Lately, Chris has been a little forgetful. She forgot her doctor’s appointment two months in a row (now she needs to reschedule again). And before she went to bed she even overlooked running the dishwasher (I guess this morning she will have to handwash her coffee cup). Lately, she’s been allowing things slip through the cracks. Chris has been feeling mentally fatigued and drained all the time but, curiously, she doesn’t feel forgetful.
Only when that feeling is sneaking up on you, will you begin to recognize it. Frequently, though, the problem isn’t your memory, in spite of how forgetful you may appear. Your hearing is the actual problem. And that means there’s one small device, a hearing aid, that can assist you to substantially improve your memory.
How to Improve Your Memory And Overall Cognitive Function
So, having a hearing exam is the first step to improve your memory so you will remember that eye exam and not forget anyone’s name at the next meeting. A hearing assessment will be able to figure out if you have hearing loss and how bad any impairment may be.
Chris hesitates, though, because she hasn’t noticed any symptoms or signs of hearing loss. She can hear in noisy rooms fairly well enough. And when she’s at work, she doesn’t have a problem hearing team members.
But she might have some amount of hearing loss despite the fact that she hasn’t recognized any symptoms yet. As a matter of fact, memory loss is commonly one of the very first noticeable signs of hearing loss. And it all involves brain strain. It works like this:
- Gradually and almost imperceptibly, your hearing begins to fade.
- Your ears detect a lack of sound, however slight.
- The sounds that you can hear, have to be amplified and translated which makes your brain work extra hard.
- You can’t detect any real difference but in order to comprehend sound your brain needs to work overtime.
Your brain only has a limited amount of processing power which can really be stressed by that sort of strain. So things like memory and cognitive function get pushed to the back.
Hearing Loss And Dementia
If you take memory loss to its most obvious extremes, you may end up looking at something like dementia. And hearing loss and dementia do have a link, though what the actual cause-effect relationship is, remains rather uncertain. Still, there is an elevated risk of cognitive decline in those who have neglected hearing loss, beginning with some moderate memory issues and escalating to more serious cognitive problems.
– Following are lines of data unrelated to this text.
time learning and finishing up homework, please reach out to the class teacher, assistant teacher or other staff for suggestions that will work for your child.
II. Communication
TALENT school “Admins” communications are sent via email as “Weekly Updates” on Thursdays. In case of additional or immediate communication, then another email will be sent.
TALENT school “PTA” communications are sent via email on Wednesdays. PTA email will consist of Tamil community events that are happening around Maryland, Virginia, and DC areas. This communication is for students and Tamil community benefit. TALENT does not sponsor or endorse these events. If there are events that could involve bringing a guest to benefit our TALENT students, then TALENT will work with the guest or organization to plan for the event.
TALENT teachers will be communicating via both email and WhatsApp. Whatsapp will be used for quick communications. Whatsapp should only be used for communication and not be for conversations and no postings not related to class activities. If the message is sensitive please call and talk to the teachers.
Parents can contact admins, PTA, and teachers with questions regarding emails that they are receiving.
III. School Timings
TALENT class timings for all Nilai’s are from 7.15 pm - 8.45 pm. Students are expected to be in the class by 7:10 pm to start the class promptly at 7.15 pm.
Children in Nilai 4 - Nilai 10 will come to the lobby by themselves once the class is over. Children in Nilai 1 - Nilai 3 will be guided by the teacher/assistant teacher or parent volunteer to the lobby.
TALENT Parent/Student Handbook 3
Hearing Aids And Warding Off Fatigue
This is why it’s important to manage your hearing loss. Significant improvement in cognitive function was noted in 97.3% of individuals with hearing loss who used hearing aids for at least 18 months according to one study.
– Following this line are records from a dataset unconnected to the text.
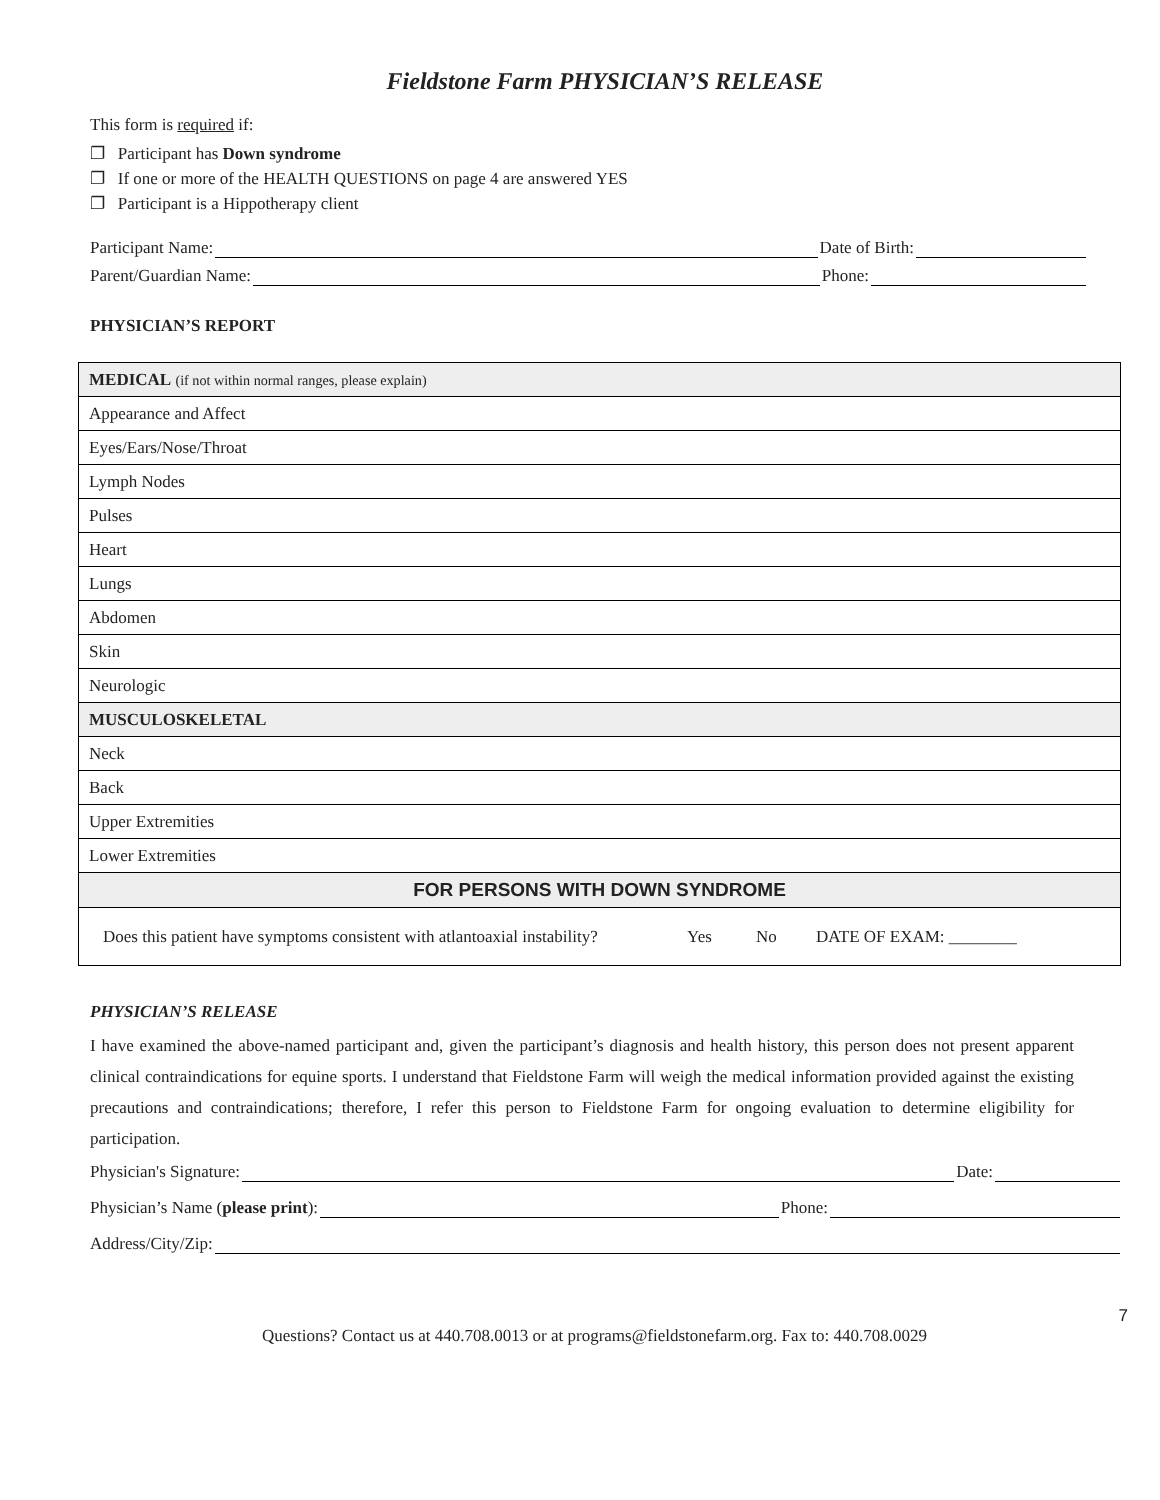Fieldstone Farm PHYSICIAN’S RELEASE
This form is required if:
❐ Participant has Down syndrome
❐ If one or more of the HEALTH QUESTIONS on page 4 are answered YES
❐ Participant is a Hippotherapy client
Participant Name: Date of Birth:
Parent/Guardian Name: Phone:
PHYSICIAN’S REPORT
| MEDICAL (if not within normal ranges, please explain) |
| Appearance and Affect |
| Eyes/Ears/Nose/Throat |
| Lymph Nodes |
| Pulses |
| Heart |
| Lungs |
| Abdomen |
| Skin |
| Neurologic |
| MUSCULOSKELETAL |
| Neck |
| Back |
| Upper Extremities |
| Lower Extremities |
| FOR PERSONS WITH DOWN SYNDROME |
| Does this patient have symptoms consistent with atlantoaxial instability? Yes No DATE OF EXAM: ________ |
PHYSICIAN’S RELEASE
I have examined the above-named participant and, given the participant’s diagnosis and health history, this person does not present apparent clinical contraindications for equine sports. I understand that Fieldstone Farm will weigh the medical information provided against the existing precautions and contraindications; therefore, I refer this person to Fieldstone Farm for ongoing evaluation to determine eligibility for participation.
Physician's Signature: Date:
Physician’s Name (please print): Phone:
Address/City/Zip:
7
Questions? Contact us at 440.708.0013 or at programs@fieldstonefarm.org. Fax to: 440.708.0029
Various other research has revealed similar benefits. It’s unquestionably helpful to wear hearing aids. Your general cognitive function improves when your brain doesn’t have to struggle as hard to hear. Memory loss and issues with cognitive function can have lots of complex factors and hearing aids aren’t always a magic bullet.
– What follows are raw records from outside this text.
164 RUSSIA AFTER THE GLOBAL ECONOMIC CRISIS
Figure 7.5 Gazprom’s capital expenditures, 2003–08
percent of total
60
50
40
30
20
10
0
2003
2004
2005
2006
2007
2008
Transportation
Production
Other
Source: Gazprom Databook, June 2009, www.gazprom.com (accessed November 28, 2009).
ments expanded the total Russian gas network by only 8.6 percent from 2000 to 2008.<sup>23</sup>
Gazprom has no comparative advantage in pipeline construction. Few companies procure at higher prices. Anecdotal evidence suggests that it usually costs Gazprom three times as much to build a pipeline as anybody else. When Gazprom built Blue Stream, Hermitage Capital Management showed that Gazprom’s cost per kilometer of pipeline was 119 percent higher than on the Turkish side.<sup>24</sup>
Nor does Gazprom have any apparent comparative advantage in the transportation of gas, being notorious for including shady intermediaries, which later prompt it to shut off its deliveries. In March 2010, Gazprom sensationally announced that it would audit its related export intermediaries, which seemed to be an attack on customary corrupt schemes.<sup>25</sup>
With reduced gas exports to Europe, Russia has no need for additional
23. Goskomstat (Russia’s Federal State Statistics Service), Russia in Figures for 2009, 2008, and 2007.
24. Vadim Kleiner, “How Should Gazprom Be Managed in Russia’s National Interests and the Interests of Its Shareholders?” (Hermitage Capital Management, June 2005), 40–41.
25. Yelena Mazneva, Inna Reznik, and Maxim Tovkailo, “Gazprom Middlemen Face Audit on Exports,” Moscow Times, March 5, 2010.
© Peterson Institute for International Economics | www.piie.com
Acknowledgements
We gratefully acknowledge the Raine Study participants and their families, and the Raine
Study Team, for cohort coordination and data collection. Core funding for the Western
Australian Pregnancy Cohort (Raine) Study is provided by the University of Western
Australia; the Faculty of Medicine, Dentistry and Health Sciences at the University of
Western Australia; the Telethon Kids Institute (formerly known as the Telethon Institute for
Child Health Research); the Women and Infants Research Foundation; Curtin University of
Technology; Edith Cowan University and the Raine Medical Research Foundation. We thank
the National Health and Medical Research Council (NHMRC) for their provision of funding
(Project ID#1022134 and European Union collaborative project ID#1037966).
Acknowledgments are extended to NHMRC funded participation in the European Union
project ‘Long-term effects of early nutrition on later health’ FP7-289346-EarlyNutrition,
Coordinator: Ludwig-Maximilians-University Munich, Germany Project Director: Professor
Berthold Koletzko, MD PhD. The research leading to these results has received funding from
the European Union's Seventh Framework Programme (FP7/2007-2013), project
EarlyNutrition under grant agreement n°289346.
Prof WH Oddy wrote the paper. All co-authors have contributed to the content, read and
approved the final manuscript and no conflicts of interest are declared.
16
Memory Loss Can be The First Signal of Hearing Loss
This kind of memory loss is typically temporary, it’s a sign of mental fatigue more than a fundamental change in how your brain operates. But that can change if the fundamental issues remain un-addressed.
Memory loss, then, can be somewhat of an early warning system. You should make an appointment with your hearing specialist as soon as you recognize these symptoms. Your memory will likely return to normal when your underlying hearing issues are dealt with.
As an added bonus, your hearing health will most likely improve, too. The decline in your hearing will be slowed dramatically by using hearing aids. These little devices, in a sense, will improve your overall health not just your hearing.